Question

How do you find the inflection points of the graph of the function: `(x+1)/(x^(2)+1)`?

Answer 1

The inflection points are:
`(2-sqrt3, f(2-sqrt3))` and `(1,1)` and `(2+sqrt3, f(2+sqrt3))`

Explanation:

An inflection point is a point on the graph at which the concavity changes.
We investigate concavity by looking at the sign of `f''(x)`.

`f(x) = (x+1)/(x^(2)+1)`

`f'(x) = ((1)(x^2+1)-(x+1)(2x))/(x^2+1)^2 = (-x^2-2x+1)/(x^2+1)^2`

`f''(x) = ((-2x-2)(x^2+1)^2-(-x^2-2x+1)2(x^2+1)2x)/(x^2+1)^4`

`= (-2(x+1)(x^2+1) + 4x(-x^2-2x+1))/(x^2+1)^3`

`= (-2(x^3+x^2+x+1)+4x(-x^2-2x+1))/(x^2+1)^3`

`= (2(x^3+3x^2-3x-1))/(x^2+1)^3`

(Whew! That's a lot of typing. And we're not done yet.)

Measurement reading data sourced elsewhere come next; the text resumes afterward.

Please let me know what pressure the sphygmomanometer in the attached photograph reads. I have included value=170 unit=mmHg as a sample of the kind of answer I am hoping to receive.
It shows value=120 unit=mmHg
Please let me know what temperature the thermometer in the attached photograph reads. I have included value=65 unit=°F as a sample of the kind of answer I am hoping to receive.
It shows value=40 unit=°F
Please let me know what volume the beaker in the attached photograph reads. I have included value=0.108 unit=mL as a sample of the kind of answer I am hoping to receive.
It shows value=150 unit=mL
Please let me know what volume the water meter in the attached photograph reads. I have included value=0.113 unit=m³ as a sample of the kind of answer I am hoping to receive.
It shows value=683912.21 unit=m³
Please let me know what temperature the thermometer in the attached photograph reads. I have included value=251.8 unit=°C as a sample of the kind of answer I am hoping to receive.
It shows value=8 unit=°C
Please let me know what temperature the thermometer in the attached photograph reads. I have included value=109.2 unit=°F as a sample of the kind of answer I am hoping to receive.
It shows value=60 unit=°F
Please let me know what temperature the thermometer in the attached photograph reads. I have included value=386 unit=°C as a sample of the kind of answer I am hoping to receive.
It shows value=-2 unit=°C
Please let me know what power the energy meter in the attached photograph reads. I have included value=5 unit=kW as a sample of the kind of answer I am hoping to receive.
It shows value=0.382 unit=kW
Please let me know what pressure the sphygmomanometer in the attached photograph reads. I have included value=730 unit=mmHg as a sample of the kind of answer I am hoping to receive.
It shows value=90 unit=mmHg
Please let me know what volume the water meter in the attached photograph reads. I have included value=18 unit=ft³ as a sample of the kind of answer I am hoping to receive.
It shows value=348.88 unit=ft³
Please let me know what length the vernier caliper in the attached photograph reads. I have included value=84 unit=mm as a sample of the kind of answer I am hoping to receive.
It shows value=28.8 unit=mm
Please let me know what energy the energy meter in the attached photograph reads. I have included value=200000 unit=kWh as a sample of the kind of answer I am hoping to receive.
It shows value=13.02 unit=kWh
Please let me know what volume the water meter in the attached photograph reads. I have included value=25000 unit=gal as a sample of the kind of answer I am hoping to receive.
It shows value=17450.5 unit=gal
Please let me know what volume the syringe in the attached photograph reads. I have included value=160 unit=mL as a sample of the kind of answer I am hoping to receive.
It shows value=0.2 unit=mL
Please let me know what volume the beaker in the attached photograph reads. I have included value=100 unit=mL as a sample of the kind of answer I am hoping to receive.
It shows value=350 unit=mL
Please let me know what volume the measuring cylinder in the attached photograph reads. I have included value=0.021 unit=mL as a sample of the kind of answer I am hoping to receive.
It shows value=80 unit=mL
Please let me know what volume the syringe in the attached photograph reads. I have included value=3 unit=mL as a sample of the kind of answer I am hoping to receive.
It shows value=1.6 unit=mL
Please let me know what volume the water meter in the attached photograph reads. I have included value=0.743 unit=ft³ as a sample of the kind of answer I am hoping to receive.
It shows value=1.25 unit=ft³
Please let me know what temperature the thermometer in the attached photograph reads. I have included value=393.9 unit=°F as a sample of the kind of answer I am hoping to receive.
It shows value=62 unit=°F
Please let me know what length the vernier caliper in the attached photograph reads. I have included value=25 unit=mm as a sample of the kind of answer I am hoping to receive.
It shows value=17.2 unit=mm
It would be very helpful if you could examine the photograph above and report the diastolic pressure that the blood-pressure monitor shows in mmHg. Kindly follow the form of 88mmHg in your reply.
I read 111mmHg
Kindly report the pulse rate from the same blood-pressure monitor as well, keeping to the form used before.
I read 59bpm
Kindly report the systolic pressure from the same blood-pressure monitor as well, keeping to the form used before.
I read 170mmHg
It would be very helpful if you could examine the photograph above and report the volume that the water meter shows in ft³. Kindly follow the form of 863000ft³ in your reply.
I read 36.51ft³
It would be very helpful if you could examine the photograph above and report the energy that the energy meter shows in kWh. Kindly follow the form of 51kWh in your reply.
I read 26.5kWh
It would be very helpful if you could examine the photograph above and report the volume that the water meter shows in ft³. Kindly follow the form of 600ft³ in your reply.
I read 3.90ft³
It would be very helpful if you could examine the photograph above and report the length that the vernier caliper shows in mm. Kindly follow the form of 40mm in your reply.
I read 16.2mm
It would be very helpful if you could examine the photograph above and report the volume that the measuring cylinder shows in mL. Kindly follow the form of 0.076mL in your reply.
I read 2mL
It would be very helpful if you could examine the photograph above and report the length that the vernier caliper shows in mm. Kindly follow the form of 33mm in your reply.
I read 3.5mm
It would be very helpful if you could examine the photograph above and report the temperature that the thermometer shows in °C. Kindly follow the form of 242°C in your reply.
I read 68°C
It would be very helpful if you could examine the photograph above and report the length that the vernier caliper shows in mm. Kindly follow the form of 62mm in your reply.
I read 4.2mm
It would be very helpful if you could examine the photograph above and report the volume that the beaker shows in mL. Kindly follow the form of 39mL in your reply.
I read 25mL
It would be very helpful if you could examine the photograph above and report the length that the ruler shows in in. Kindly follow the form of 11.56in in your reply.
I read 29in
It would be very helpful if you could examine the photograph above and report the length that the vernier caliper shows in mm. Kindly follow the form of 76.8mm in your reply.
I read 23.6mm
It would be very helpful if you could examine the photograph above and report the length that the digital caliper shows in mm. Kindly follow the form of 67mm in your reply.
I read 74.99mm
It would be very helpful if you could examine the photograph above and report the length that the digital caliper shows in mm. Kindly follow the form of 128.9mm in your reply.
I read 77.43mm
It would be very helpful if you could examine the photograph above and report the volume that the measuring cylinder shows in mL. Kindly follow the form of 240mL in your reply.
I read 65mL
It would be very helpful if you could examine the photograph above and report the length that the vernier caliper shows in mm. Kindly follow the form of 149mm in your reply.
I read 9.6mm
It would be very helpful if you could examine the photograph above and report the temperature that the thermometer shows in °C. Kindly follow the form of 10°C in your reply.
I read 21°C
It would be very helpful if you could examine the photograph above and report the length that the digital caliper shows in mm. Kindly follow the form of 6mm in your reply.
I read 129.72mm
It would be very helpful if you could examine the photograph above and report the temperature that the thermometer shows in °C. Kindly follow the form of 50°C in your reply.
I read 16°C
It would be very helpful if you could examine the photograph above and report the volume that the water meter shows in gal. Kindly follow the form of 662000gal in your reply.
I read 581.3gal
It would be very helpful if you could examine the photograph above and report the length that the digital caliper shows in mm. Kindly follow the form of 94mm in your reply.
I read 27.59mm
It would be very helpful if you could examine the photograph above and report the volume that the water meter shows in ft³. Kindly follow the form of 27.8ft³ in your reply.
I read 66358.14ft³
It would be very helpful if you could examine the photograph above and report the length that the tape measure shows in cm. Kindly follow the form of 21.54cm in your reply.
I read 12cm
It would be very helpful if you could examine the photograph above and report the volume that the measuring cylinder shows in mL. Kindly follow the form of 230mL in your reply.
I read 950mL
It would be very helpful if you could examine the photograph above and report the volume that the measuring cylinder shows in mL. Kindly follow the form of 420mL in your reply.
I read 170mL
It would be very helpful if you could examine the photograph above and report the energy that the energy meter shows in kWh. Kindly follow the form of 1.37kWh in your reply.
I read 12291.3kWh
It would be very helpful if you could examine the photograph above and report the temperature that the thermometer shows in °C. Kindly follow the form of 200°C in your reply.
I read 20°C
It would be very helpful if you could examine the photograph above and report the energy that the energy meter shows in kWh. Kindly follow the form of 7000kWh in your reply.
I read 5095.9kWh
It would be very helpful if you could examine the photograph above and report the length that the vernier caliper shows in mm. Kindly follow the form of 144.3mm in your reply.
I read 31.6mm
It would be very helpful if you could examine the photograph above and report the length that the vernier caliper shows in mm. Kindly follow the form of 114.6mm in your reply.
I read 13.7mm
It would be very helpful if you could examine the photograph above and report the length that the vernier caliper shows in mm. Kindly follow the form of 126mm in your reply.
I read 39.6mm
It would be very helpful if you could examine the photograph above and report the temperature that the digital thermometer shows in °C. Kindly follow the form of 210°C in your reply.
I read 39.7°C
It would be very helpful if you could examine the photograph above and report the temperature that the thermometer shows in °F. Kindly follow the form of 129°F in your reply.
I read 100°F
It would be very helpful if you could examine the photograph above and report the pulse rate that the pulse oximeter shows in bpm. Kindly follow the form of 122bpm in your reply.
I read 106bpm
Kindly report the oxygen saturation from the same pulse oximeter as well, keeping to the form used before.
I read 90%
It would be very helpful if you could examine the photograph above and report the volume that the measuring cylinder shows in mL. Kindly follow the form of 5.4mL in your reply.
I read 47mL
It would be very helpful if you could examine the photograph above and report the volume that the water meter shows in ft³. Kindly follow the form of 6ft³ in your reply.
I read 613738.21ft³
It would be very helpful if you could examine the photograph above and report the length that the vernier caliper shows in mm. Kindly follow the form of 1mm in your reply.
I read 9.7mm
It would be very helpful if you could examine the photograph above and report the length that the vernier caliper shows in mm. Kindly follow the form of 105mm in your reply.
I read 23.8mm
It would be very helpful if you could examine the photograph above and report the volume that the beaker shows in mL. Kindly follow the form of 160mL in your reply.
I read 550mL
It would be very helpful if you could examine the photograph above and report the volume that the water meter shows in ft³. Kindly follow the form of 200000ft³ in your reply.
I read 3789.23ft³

Now to determine where the concavity changes, we need to determine where the sign of `f''` changes. A function can change signs at `x` values where the graph crosses the `x` axis (the function has a value of `0`), or where the function is discontinuous (for "nice" functions, that is where the function does not exist).

`f''(x) = (2(x^3+3x^2-3x-1))/(x^2+1)^3` has no discontinuities in the real numbers. (`x^2+1=0` has no real solution).

So the only places at which `f''` might change sign must be zeros of `f''`.
Since the denominator is never `0`, `f''(x) = 0` exactly where the numerator is `0`. That is, we need to solve:

`x^3+3x^2-3x-1 =0`

Because this is a four term polynomial, it makes sense to try factoring by grouping. But it doesn't work.

Even without the rational roots theorem, it seems reasonable to try `x=1` and/or `x=-1`. We see the `x=1` is a solution. (Or observe that the sum of the coefficients is `0`, so `x=1` is a root of the equation.)
Since `x=1` is a solution, `x-1` must be a factor.

If you remember polynomial division (long or synthetic) use that. Otherwise you're stuck with factoring 'from scratch' to get:

`x^3+3x^2-3x-1 =(x-1)(x^2+4x+1) = 0`

`x=1` or `x^2+4x+1 = 0`

The second polynomial (the quadratic) won't factor nicely (we just can't catch a break with this problem), so we solve by either completing the square or the quadratic formula, to get:

`x=2+- sqrt3`

So the partitions of the number line we need to consider are:

`(-oo, 2-sqrt3), (2-sqrt3, 1), (1, 2+sqrt3), "and (2+sqrt3, oo)`

(Since `1 < sqrt3 < 2`, we know that `2-sqrt3 < 1`)

(Yes, Socratic, I know this answer is getting pretty long. And it's going to get longer yet.)

Using `f''(x) = (2(x-1)(x^2+4x+1))/(x^2+1)^3` We find that the sign does in fact change at each zero. (Either use test numbers or observe that none of the 3 zeros are multiple zeros.)

The inflection points are:
`(2-sqrt3, f(2-sqrt3))` and `(1,1)` and `(2+sqrt3, f(2+sqrt3))`

If you want or need to actually evaluate `f(2-sqrt3)` and `f(2+sqrt3)` go ahead without me.